In a major departure from his Inspector Kurt Wallender series, Henning Mankell takes us to four continents in this thriller–Europe, Asia, Africa, and North America.  So skillfully does he write, it seems as if Mankell has actually been to all of the above places at the times the events he’s writing about occur, although that’s obviously impossible; the first Chinese segment and the North American segment take place three quarters of a century before Mankell was born.

The Man from Beijing begins with the massacre of eighteen elderly people and one child in a tiny village in Sweden.  A photographer is the first person to happen on the scene.  Frightened and stunned he drives off and crashes his car, but before he dies he manages to impart the news of the killings.  The police arrive in the village, of course, and they and everyone in the country are appalled and bewildered by the carnage. Who and why are the questions on everyone’s lips.

Birgitta Roslin is a judge in a city far from Hesjovallen where the killings took place.  Although she, like everyone else, is horrified when she hears about the murders, she would seem to have no personal ties to the village.  But the next day, when she reads the names of the victims, she is reminded that her late mother had lived in Hesjovallen and realizes that two of the people killed were her mother’s foster parents.  She contacts the police and makes a visit to the town, scarcely aware of why she is doing so.
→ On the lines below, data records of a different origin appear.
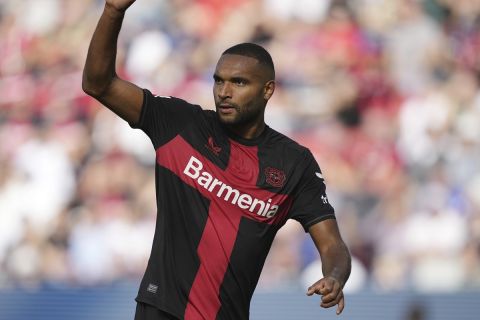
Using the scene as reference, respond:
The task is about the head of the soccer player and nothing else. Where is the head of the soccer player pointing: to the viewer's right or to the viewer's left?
to the viewer's left

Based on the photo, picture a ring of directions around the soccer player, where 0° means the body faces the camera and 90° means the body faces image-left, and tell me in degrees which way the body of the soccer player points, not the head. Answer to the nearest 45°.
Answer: approximately 0°
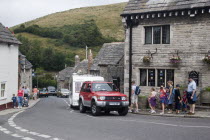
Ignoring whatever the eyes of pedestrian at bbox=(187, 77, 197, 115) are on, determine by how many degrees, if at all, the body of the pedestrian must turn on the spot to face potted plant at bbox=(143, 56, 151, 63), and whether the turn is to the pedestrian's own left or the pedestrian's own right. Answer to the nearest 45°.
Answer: approximately 45° to the pedestrian's own right

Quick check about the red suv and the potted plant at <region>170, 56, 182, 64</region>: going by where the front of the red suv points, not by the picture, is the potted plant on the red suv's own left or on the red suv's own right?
on the red suv's own left

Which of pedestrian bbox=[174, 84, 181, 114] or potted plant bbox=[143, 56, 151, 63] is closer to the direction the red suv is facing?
the pedestrian

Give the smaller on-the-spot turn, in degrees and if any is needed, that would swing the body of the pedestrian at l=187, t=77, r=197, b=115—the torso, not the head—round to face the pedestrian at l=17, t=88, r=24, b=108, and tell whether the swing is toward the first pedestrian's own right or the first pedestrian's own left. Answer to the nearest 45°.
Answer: approximately 45° to the first pedestrian's own right

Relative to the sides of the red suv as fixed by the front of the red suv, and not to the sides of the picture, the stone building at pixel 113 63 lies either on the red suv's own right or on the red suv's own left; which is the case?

Once there, Roslin gets a cool reception from the local police who are overwhelmed investigating the biggest bloodbath in modern Sweden. At night in a nearby hotel, unable to sleep, Roslin breaks into the cottage where her mother lived and takes a diary from one of the drawers.  The diary was written by a man she assumes to be a relative of the Andren family who took her mother in.  “JA” had emigrated to the United States from Sweden in the 1860s and had become a foreman for one of the railroad companies engaged in building the tracks for the trains that crossed the continent.  His diary shows JA to be a tough, brutal overseer, bigoted against the freed slaves, American Indians, Irish immigrants, and Chinese indentured servants who are laying the tracks.  And it’s the Chinese/Swedish connection that forms the plot of The Man from Beijing.

In each section of the book, whether it takes place in Sweden, the United States, China, or Mozambique, Mankell makes the reader feel what it’s like to be there. It takes a while for the connections between these various points to appear, and I must confess that not everything is made clear.

I do have some “nitpicking” with this novel.  The reader can understand the motive for the crimes, but I didn’t find the motive as convincing as I would have liked.  I also felt that Birgitta Roslin was a bit too naive, too passive for a woman with her life experiences.  SPOILER ALERT: And I thought the way her life was saved was not believable.

These caveats aside, The Man from Beijing is a page-turner in the best sense.  It has a terrific plot, believable characters, and a sense that many of the political beliefs that Roslin and other characters have come straight from Mankell’s heart.  Like every other book by this author, it’s a mystery worthy of your time.